"Great camera, nice pictures, a few quirks but I can live with them. Can you?"4.5 starson by kryth
Pros: Great picture quality, wow on battery life, superb low light performance, handy double shot (flash/noflash)
Cons: Auto modes select too high an ISO IMO, flimsy USB/power door
Summary: I've had a Canon A70 for a few years now and felt it was time to upgrade. I loved the colors on my A70, and even though it was 3.2 megapixels pictures printed nicely.
My choices were either a Canon SD600, SD630 or the Fuji F30. This was a hard choice. I opted for the Fuji because of all the reviews of low light performace. A good portion of the pictures I take are in dim light IE: restaurants, dinner parties, wedding receptions.
After reading and looking at samples, I found the Canons had slightly nicer colors, but that's a question of opinion and the Fuji had MUCH better pictures in low light.
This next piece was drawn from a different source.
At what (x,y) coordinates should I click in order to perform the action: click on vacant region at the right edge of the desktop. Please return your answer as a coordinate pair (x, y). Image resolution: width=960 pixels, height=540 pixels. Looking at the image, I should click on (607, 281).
So I choose the Fuji F30.
Now that I have it, here's what I've found.
Yes hands down, the Fuji F30 performs wonders in low light (ie: dim restaurant). In extreme low light and no flash), well don't expect miracles it's not infrared after all. Although it may be unfair to compare to my A70, looking at the two just for ISO performance, I did notice a huge difference. Using the sample comparison of the Canon SD700IS samples vs the Fuji samples at http://www.dpreview.com/reviews/fujifilmf30/page11.asp (since I don't have a SD700 IS) in ISO 80 and ISO 800, it's hard to beat the F30's low light performance.
The colors on the F30 are pretty good. In day light shots, I'd have to say there are some marginal differences between my old A70 Canon, the samples of a Canon SD630 and the F30, and mostly a question of preference. However unless you are really good at discerning color subtilities or have 2 pictures side by side, I doubt you could tell.
The Natural & Flash shooting mode on the Fuji is pretty nice. It shoots 2 pictures in a row, with out flash then with flash. This means you don't have to tell people to hold their smile while you turn off the flash for a 2nd shot.
The things I don't like:
The USB / power door & hinge feels fragile. You open the door by pulling it out and bending the rubber hinge to get to the ports. Honestly this could have been better, but I get the feeling it's like this to reduce the camera's size. It's a minor thing, so I can live with it.
The other thing I don't like so much is that the automatic point and shoot modes tend to bring up the ISO up in low light conditions. While this is not a bad idea to use higher ISO and less flash, in my opinion, I think it tends to select too high and ISO. For example I took an outdoor picture in an overcast sky, and it autoselected ISO 800. No reason to use 800, it would have been perfectly fine at 200 or even 400. This can be overcome using Manual mode which isn't really manual, but a mode that lets you change more settings (or leave them automatic/default). You can't manually focus for example. ISO settings can only be changed in Manual mode.
The LCD display is really nice. As per the spec, its higher resolution than the Canon SD630 and the Canon SD700, although the SD630 is 3".
I wish Fuji would use SD cards, they are less expensive and more universal, but alas the cost difference of 1 xD card won't break the bank.
Other than the small quirks, I think this was a great purchase and would highly recommend it for the quality features and picures that you will get.Updated
So you ask yourself Type H or Type M, will it make a difference in the Fuji F30.
I got a 1 GB type M xD from Sandisk (Fujifilm branded) and a 1 GB type H from Olympus.
My little non-professional speed test:
Copy of files from the camera via usb ant timed with a stop watch.
I get aproximately these values:
Type M: 1.76 megabytes per sec
Type H: 2.45 megabytes per sec
So the Type H is roughly 40% faster here.
Testing on the camera in continuous mode (Long periode) + high speed shooting, over 10 seconds with no flash:
Type M: 5 pictures
Type H: 6 pictures
Marginal difference but still, Type H is about 20% faster here.
So if you need to shoot lots of pics fast, I guess you can go with type H. Otherwise, for general use, I'd say there is no real difference, so buy which ever is cheapest.